Three weeks later, by now in Schruns, Austria, where he was spending Christmas with his family, Hemingway received a telegram from Horace Liveright rejecting manuscript and telling him he was looking forward to receiving the manuscript for his other novel. Hemingway immediately wrote an odd and ambiguous letter to Scott Fitzgerald that both confirmed and denied that submitting The Torrents Of Spring manuscript was just a ploy to get out of his contract. He told Fitzgerald

I have known all along that they could and would not be able to publish it. I did not, however, have that in mind in any way when I wrote it . . . So I am loose.

Three weeks later he replied to Liveright with an ultimatum he knew would be rejected: either publish the manuscript he had submitted — in good faith, he insisted — or he would consider himself free to go to another publisher. The fact that he knew other publishers, especially Scribner’s, were interested in signing him will have boosted his bravado.

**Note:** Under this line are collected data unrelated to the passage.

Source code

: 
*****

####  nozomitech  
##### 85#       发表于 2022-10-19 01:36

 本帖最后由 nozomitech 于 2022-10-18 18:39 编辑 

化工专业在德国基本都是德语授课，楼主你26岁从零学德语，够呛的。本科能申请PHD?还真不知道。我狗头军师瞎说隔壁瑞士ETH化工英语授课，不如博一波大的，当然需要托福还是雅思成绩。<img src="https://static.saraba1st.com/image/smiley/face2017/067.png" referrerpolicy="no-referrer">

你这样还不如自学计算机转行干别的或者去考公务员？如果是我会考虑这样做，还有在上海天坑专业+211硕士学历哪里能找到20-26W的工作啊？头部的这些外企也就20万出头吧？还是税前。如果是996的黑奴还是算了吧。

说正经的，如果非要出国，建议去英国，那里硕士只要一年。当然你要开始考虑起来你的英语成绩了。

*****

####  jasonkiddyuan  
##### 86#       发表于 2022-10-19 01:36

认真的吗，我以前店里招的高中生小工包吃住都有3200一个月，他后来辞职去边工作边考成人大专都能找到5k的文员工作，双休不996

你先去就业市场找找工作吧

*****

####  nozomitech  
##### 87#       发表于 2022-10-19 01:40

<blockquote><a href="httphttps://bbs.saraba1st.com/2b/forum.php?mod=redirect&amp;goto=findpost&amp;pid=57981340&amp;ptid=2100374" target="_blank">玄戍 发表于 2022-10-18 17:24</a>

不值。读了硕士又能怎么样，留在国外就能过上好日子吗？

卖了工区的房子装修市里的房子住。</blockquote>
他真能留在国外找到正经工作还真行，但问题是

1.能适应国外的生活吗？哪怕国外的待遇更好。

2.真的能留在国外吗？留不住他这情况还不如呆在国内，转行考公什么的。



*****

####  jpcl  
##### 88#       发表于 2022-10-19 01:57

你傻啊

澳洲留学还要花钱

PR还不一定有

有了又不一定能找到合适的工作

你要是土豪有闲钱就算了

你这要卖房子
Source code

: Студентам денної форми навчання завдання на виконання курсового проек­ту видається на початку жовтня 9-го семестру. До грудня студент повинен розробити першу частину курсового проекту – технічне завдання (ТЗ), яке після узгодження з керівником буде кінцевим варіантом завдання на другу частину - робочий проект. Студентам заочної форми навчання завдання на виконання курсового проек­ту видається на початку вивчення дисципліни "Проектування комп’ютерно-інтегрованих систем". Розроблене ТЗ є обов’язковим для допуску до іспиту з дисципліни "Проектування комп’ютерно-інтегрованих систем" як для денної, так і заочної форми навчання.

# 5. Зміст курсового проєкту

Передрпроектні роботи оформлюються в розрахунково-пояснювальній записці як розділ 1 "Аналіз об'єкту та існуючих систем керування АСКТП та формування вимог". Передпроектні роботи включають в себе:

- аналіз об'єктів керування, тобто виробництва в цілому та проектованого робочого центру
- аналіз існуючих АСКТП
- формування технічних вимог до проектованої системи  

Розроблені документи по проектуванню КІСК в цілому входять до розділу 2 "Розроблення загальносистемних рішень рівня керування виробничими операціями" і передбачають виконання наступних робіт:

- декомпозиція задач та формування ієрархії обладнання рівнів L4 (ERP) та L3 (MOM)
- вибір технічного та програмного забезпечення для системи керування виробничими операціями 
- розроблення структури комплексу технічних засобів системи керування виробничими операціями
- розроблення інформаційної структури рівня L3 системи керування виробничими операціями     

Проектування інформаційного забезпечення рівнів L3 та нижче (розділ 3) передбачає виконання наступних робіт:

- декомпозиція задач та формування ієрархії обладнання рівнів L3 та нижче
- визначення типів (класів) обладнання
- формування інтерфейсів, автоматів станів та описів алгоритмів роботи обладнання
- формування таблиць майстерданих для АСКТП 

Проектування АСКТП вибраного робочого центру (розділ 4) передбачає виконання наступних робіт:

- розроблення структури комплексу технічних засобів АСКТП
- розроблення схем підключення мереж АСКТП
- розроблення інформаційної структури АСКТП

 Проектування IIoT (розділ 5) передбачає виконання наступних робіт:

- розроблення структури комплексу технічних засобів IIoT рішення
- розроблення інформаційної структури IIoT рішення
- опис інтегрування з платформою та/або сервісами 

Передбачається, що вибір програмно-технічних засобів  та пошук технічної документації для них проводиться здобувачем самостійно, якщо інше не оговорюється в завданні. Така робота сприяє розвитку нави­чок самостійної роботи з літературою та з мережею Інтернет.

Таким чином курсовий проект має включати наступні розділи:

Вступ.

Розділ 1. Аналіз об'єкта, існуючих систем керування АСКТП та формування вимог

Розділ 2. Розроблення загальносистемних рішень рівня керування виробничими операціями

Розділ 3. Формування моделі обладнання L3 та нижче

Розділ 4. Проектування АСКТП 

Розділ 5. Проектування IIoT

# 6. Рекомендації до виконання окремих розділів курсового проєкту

But he wasn’t quite as confident as he sounded, and rather than let the matter drag on for weeks or even months as letters made their way to and fro across the Atlantic, he decided to resolve the matter face toface. He left Europe for New York on February 3 (after five-day stopover in Paris to visit and go to bed with Pauline Pfeiffer), and the day after he arrived on February 9, he met Horace Liveright, who simply threw in the towel and Hemingway was free. He then made his way to the Scribner’s office where despite not having seen a word of the new novel Perkins offered him a contract. Max Perkins (above left) also agreed to publishing The Torrents Of Spring (his agreement to do so was crucial from a legal point of view) and asked Hemingway to return the following Tuesday to sign his contract and view the dustjacket for The Torrents. The Hemingway legend was about to be launched.